Jedoch glaube ich nicht, dass in Zukunft alles rein über diese neuen Eingabemethoden gesteuert wird. Man stelle sich nur viele Mitarbeiter im gleichen Raum vor, die alle „sprachsteuern“. Und Viele kennen den lahmen Daumen vom Wischen auf dem Smartphone. Tasten sind hier unübertroffen, aber in Zukunft eher virtuell und adaptiv.

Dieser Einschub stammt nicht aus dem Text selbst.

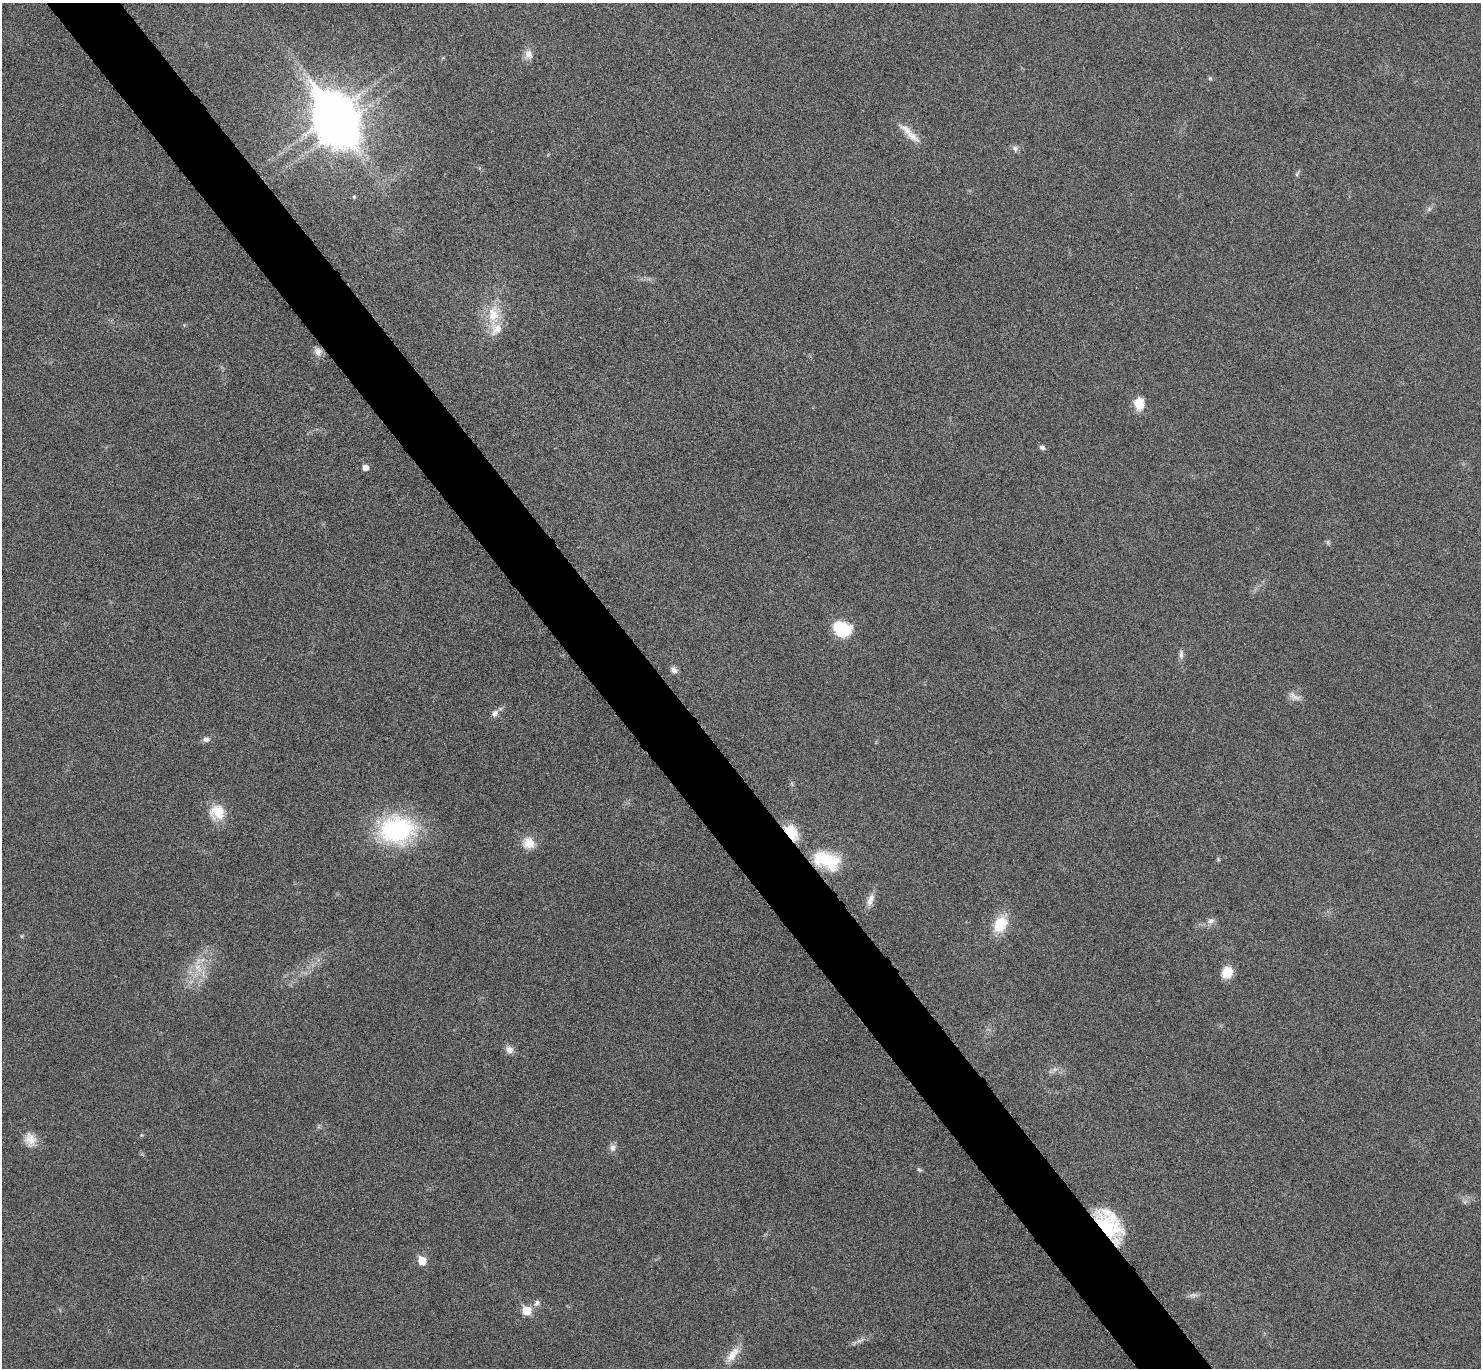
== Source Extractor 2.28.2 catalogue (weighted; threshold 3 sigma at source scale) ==
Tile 11 of 4 x 4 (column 3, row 3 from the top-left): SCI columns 2966-4444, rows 1529-2894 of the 5934 x 5929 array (HDU 1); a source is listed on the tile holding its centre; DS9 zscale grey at full resolution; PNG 1483 x 1370 px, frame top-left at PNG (2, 3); no overlay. Shown black and unused: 5% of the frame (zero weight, under 4 of 8 exposures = <1% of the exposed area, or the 3 px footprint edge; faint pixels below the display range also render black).
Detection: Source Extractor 2.28.2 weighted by HDU 2 'WHT'; one run over the whole footprint, this tile lists its part. Background 0.0235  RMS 0.0036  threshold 0.0148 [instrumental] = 3 sigma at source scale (4.09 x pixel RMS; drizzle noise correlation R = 1.36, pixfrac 0.8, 0.05/0.05 arcsec/px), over >= 5 px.
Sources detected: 47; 1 inside a brighter object's white glare — not listed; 3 inside a brighter listed object's ellipse — not listed separately; the other 43 listed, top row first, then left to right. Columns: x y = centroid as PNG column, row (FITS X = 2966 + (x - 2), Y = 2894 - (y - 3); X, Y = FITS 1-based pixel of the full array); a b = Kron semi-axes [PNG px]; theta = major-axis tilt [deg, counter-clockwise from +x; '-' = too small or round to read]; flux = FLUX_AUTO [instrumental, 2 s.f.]
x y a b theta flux
528 54 13 11 -86 2.4
1210 78 6 5 - 0.47
334 113 14 11 -38 930
906 129 28 9 -48 4.5
1015 148 8 7 - 1.2
1297 174 8 4 55 0.64
354 197 5 4 - 0.4
1429 209 8 4 46 0.77
493 314 26 16 87 9.2
318 352 11 9 -64 2
1139 404 17 12 -90 4.6
1042 447 7 5 -33 0.93
365 467 5 5 - 2.4
842 629 17 14 -21 15
1181 654 12 6 87 1.2
674 670 9 7 -49 1.5
1294 696 18 7 -32 2
495 713 9 7 54 1.7
206 739 9 6 2 1.3
217 812 19 18 - 7.2
397 830 44 34 3 38
791 832 20 12 -55 8.4
529 843 15 13 -45 4.8
826 859 35 18 -12 15
1218 859 6 4 -73 0.41
870 900 19 7 71 2.5
1211 921 9 8 - 1.6
1000 924 22 16 58 8.9
198 968 15 8 -55 3.8
1227 973 12 10 69 5.8
509 1050 9 8 - 2
1054 1069 7 5 -44 0.88
141 1135 5 3 - 0.3
30 1139 18 14 -78 3.9
612 1148 10 9 - 1.5
919 1170 8 3 -13 0.46
1107 1227 34 20 -50 22
422 1261 6 6 - 7.2
1193 1295 10 6 0 1.2
537 1303 10 7 57 1.2
526 1311 6 6 - 9.1
859 1341 7 5 0 0.88
732 1355 24 10 53 4.4
Overlapping masked pixels (flux is a lower limit): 3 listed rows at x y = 791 832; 826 859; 1107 1227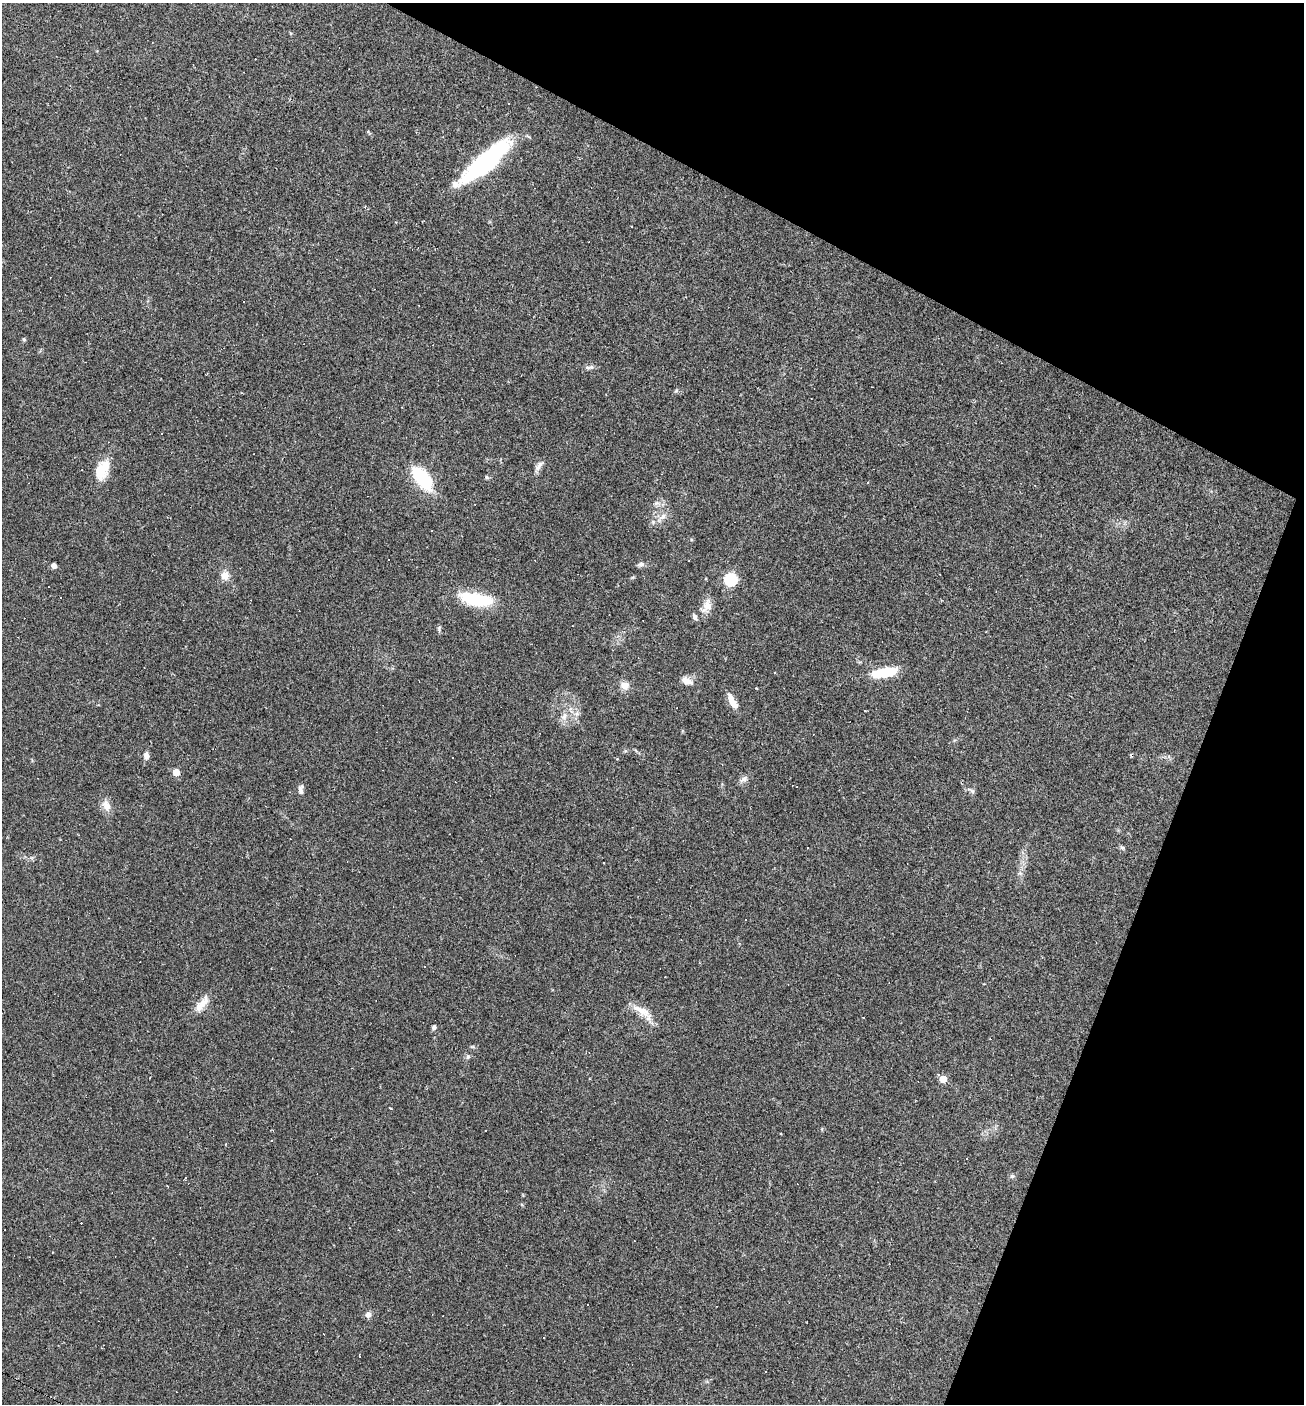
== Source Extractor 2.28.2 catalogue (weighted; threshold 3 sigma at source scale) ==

Obwohl ich mit Star Trek argumentiere, das im 24. Jahrhundert spielt, so stellen Sie sicher fest, dass wir schon mitten drin sind in der Zukunft. Smartphones, Cloud Computing, Connected Car. Die Visionen werden im gerade im Moment real. Und dies schneller, als dass sich der Mensch und die Gesellschaft darauf einstellen könnten.

Computer allgegenwärtig, aber nicht erdrückend. 

Dies wird dann auch die große Herausforderung der Zukunft sein: Computer allgegenwärtig, aber nicht erdrückend. Telekommunikation zu jeder Zeit, aber mit Respekt für die Menschen.

Und auch hier ist Star Trek visionär gewesen: Zwar ist Kommunikation mit dem kleinen Communicator im Format einer Brosche von überall möglich. Aber hatten Sie schon bemerkt, dass William Riker stets bei einem Anruf seine realen Gesprächpartner um Verzeihung bittet und dann in der Ecke des Raumes weiter telefoniert.  Dies sind die gesellschaftlichen Konventionen, die sich leider erst entwickeln und durchsetzen müssen. Work-Life-Balance, Selbstbestimmung, Kontrolle über private Daten sind sehr aktuelle Schlagworte, die nun immer mehr diskutiert werden. Piratenpartei und Wikileaks sind Beweis, dass es hier Diskussionsbedarf gibt.

Eine Alternative zum Internet der Dinge gibt es meiner Meinung nach nicht. Aber bis die Diskussionen beendet sind, bedarf es Fingerspitzengefühl. Damit nicht eine weiterer Science-Fiction Realität wird: In Battlestar Galactica überfallen intelligente Computer die Menschen. Das Namen gebende Raumschiff übersteht dies nur, weil es so alt ist, dass die Systeme darauf noch nicht vollständig miteinander vernetzt sind und die Computer keine Kontrolle übernehmen konnten.

Aber bis dahin schreibe ich noch ein paar Blogs auf meinem PC – und beende sie auf meinem iPad.